Noemí Chacón. Chemist, Mention in Geochemistry, Universidad Central de Venezuela. Doctor in Ecology Sciences, IVIC, Venezuela. Researcher, IVIC, Venezuela. e-mail: nchacon@ivic.ve

SUMMARY

Litterfall and nutrient return were studied in a primary forest (tall forest), a slight fire-affected forest (medium forest with low abundance of charred residues) and a strong fire-affected forest (low forest with abundant burned trunks on the forest floor) in the Gran Sabana, Southern Venezuela. The purpose was to determine how old fire disturbances that affected the forest structure are affecting the return of organic matter and nutrients from the biomass to the soil surface. The results did not reveal significant differences (P>0.05) in annual litter production between tall forest (5.2Mg·ha^-1·year^-1) and medium forest (5.7Mg·ha^-1·year^-1), indicating that minor perturbations had not affected the canopy productivity. Annual litter production in low forest (3.9Mg·ha^-1·year^-1) was significantly lower than in tall and medium forests (P<0.05). The differences in the litter production of low forest compared to tall and medium forests were surprisingly small considering that low forest were largely degraded, with 74 and 79% less stem density, 91 and 90% less basal area, and 97 and 96% less aboveground biomass than tall and medium forests, respectively. This indicates that fire disturbances that considerably affected the structural attributes of the forests are not influencing substantially the canopy productivity. Inputs of nutrients were low in all the forest types with low rates of litterfall to the soil surface and low concentrations of nutrients in such litterfall. The annual input of N and P followed the same trend as the annual input of litterfall, while the annual inputs of Ca, K and Mg were very variable.
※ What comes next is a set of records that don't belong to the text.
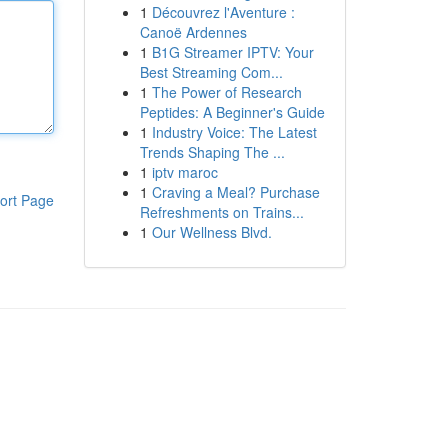
1
Découvrez l'Aventure :
Canoë Ardennes
1
B1G Streamer IPTV: Your
Best Streaming Com...
1
The Power of Research
Peptides: A Beginner's Guide
1
Industry Voice: The Latest
Trends Shaping The ...
1
iptv maroc
1
Craving a Meal? Purchase
ort Page
Refreshments on Trains...
1
Our Wellness Blvd.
APORTE DE NUTRIENTES POR CAÍDA DE HOJARASCA EN UN BOSQUE NO PERTURBADO Y EN BOSQUES ADYACENTES PERTURBADOS POR EL FUEGO EN LA GRAN SABANA, SURESTE DE VENEZUELA

RESUMEN

La caída de hojarasca y el retorno de nutrientes fueron estudiados en un bosque primario (bosque alto), un bosque ligeramente afectado por el fuego (bosque medio con baja abundancia de residuos carbonizados) y un bosque fuertemente afectado por el fuego (bosque bajo con abundantes troncos carbonizados sobre el suelo) en la Gran Sabana, al sureste de Venezuela. El propósito de este estudio fue determinar si antiguas perturbaciones por fuego que afectaron la estructura de los bosques están afectando el retorno de hojarasca y nutrientes desde la biomasa hacia la superficie del suelo. Los resultados no mostraron diferencias significativas (P>0,05) en la producción anual de hojarasca entre el bosque alto (5,2Mg·ha^-1·año^-1) y el bosque medio (5,7Mg·ha^-1·año^-1), indicando que perturbaciones menores no afectan la productividad del dosel. La producción anual de hojarasca en el bosque bajo (3,9Mg·ha^-1·año^-1) fue significativamente mas baja que en los bosques alto y medio (P<0,05). Las diferencias en la producción de hojarasca entre el bosque bajo y los bosques alto y medio fueron sorprendentemente pequeñas si se considera que el bosque bajo estaba muy degradado, con 74-79% menos árboles y 96-97% menos biomasa que los bosques alto y medio, respectivamente. Esto sugiere que perturbaciones por fuego que afectaron considerablemente los atributos estructurales del bosque, no están influenciando sustancialmente la productividad del dosel. Las entradas de nutrientes a través de la hojarasca fueron bajas en todos los tipos de bosque, con bajas tasas de retorno de la hojarasca a la superficie del suelo y bajas concentraciones de nutrientes en esa hojarasca. Las entradas anuales de N y P siguieron la misma tendencia que la entrada anual de hojarasca, mientras que las entradas anuales de Ca, K y Mg fueron bastante variables.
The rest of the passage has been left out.